Verification of Timed Systems with Parameters and Data. One interesting extension of RTD-Finder is concerns parametric timed systems which contain timing constraints defined by use of parameters. These parameters may range over infinite domains and are in general related by a timing constraints set. Since the lack of restriction makes emptiness undecidable, the verification of systems composed of parametric timed automata is even harder. It requires data structures that handle efficiently and compactly the configurations that are introduced by the plentifulness of parameters. Inspired by existing work [2, 15, 17], a feasible approach consists in extending DBMs to parametric DBMs [3] and existentially quantifying (VR) such that the prover returns concrete values of the parameters ensuring the desired safety property for the system. As most of the existing tools are based on exploring the whole state space, they handle a relatively small number (mostly below ten) of automata, the immediate advantage of our approach is in scalability.

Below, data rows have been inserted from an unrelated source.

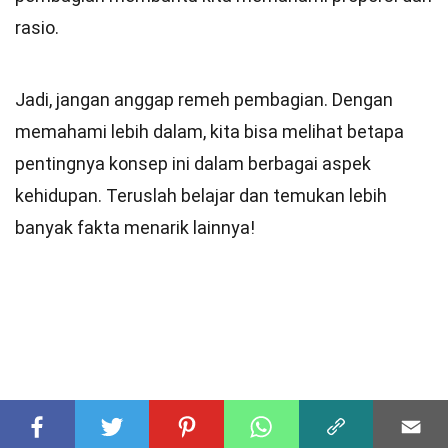
rasio.
Jadi, jangan anggap remeh pembagian. Dengan
memahami lebih dalam, kita bisa melihat betapa
pentingnya konsep ini dalam berbagai aspek
kehidupan. Teruslah belajar dan temukan lebih
banyak fakta menarik lainnya!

Another possible extension is the consideration of richer classes of models, handling data variables and urgency types on transitions [6]. This is not a trivial task since urgency does not lend itself to a compositional definition.

Properties. Currently, RTD-Finder handles only state safety properties but the extension to check LTL properties by use of Timed Büchi automata is possible. As for the pacemaker example, history clocks may help to express some LTL properties without resorting to the monitors.

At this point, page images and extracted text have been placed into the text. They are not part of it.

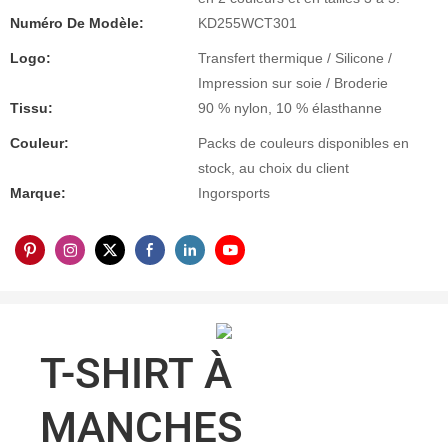
Numéro De Modèle:
KD255WCT301
Logo:
Transfert thermique / Silicone /
Impression sur soie / Broderie
Tissu:
90 % nylon, 10 % élasthanne
Couleur:
Packs de couleurs disponibles en
stock, au choix du client
Marque:
Ingorsports
T-SHIRT À
MANCHES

RTD-Finder offers high scalability especially when the property to check is not combinatorial. Checking the absence of deadlock is currently more problematic. If in the untimed case one can provide an exact formalization of deadlock by means of local characterizations, this is no longer the case for timed systems. More precisely, the condition which expresses that an interaction is eventually enabled in a timed setup cannot be decided by the consideration of the involved components only, but depends also from the timing constraints of the non involved components. We are working on some approximation techniques in order to avoid its full computation.